For the bridges over the Liffey in Dublin, for example, the street names are different on each side of the river so the bridge name is in effect the street name for that bit of street that is carried by the bridge. Then there are unnamed motorways like the example I linked to. So possibly a lot of situations where a bridge does not carry a continuously named highway.
To be honest I hadn’t noticed it. Looking around mountainous areas I know, generally the saddle and mountain pass are tagged on the same node. Apart from that, “ugly things on the map” are often rendering rather than tagging issues.
natural=saddle have appeared on maps for a very long time, used and named for centuries.
But a large majority of mountain_passe share the same name; you can even see the sign with the name next to the highway. My point of view is that they are very different elements; even your example, if I put it in 3D, shows the differences between them. The fact is, you can’t take the mountain_pass out of the highway=* and joining it with the natural=saddle means moving it from its original point to take it to the highway=* and there it would lose its function (Point out the lowest point along a ridge or between two mountain tops)
True, inside of a city, the name of the bridge is typically the name of the bridge.
Hm, not sure in this case. At least with the bridge, the name of the way is rendred in the way and the bridge is named separately, so it looks ok. But wanting the renderer to display just one name sounds like a lot of work for the renderer. It would need to look for nodes with the same name with vicinity and then guess they are the same thing. Do renderers routinely do such a thing? In my experience not so much. And yeah, for the example of volcanoes, I also do find it strange to have a name applied and displayed twice. The mountain is the volcano.
I am not sure we understand each other here. I have not problems with these two tags coexisting. I just think only one of them should bear a name when both are present and distinct somewhere.
BTW: funny, the 3D thing suggests the saddle is misplaced :-D (but history of the node I guess suggest local knowledge).
As far as I know mountain saddles without a path, track or road allowing to pass them, usually do not carry names. The peaks do, but not the saddles. There may be exceptions but that is my own experience from travelling, and it makes sense because the term “pass” does not come from saddle, but from a way passing the saddle.
As mentioned earlier, the pass name usually is found on a sign beside a road, track or path, and as such I understand it as a property of the way and not of the saddle. Only in those cases where a pass is signboarded twice, once at the way passing the saddle and again somewhere in the wayless landscape close to the lowest point of the saddle I would tag the name to the way + to the saddle but to be honest I have never seen a situation like that.
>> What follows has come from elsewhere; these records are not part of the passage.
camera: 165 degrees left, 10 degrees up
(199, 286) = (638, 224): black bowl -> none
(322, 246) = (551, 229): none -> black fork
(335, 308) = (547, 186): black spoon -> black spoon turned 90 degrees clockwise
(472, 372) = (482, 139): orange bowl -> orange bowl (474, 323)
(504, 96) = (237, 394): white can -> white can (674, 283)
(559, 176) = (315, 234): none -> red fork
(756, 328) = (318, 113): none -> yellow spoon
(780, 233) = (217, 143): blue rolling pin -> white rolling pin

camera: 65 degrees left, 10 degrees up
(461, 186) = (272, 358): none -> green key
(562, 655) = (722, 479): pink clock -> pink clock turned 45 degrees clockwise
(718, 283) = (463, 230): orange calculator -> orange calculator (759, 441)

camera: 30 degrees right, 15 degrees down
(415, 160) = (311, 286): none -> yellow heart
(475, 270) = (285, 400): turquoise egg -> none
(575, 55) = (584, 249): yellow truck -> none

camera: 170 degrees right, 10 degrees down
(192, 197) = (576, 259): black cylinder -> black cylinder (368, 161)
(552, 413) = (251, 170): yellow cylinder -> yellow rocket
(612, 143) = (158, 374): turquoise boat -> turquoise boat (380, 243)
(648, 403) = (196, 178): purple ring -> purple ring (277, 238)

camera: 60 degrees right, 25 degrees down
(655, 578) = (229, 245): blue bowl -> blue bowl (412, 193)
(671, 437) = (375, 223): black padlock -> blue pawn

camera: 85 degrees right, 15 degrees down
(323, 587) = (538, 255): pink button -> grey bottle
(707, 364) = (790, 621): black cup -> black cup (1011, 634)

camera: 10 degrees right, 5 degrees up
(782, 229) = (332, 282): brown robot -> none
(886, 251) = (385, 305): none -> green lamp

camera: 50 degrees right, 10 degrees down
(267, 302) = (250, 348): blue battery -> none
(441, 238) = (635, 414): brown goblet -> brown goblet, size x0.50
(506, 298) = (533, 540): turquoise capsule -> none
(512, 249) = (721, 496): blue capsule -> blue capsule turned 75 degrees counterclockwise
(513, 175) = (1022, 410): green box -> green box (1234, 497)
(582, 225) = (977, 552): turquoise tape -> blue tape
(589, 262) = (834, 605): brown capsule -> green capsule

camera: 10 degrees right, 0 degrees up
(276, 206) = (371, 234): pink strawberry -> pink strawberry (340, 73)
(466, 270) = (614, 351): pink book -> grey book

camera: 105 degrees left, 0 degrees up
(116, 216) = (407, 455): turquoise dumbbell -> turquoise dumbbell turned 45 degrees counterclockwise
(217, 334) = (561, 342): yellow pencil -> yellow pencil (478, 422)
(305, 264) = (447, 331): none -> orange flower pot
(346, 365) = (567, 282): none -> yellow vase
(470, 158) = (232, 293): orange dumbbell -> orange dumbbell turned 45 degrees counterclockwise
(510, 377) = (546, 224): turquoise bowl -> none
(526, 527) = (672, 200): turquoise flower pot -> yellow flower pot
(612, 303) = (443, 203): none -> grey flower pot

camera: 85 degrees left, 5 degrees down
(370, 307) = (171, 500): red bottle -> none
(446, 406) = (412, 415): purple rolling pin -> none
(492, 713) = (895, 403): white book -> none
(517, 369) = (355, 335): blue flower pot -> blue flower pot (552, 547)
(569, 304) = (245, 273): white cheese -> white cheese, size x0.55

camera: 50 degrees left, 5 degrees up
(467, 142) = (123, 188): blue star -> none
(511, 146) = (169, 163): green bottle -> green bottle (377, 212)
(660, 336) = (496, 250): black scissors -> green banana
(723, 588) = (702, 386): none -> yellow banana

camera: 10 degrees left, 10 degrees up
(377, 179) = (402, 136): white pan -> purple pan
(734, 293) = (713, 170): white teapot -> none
In cases where 2 or more ways are passing a saddle and are separately signed with the pass name I would not hesitate to map the names separately, although I agree, a name rended two, three or even more times side by side (which is quite common in carto) looks weird.
If they are exactly the same thing, only one node is needed.
If the highest point on the road is different from the lowest point on the ride, then they are not quite the same thing and it feels odd to tell mappers to avoid naming one because it doesn’t look nice.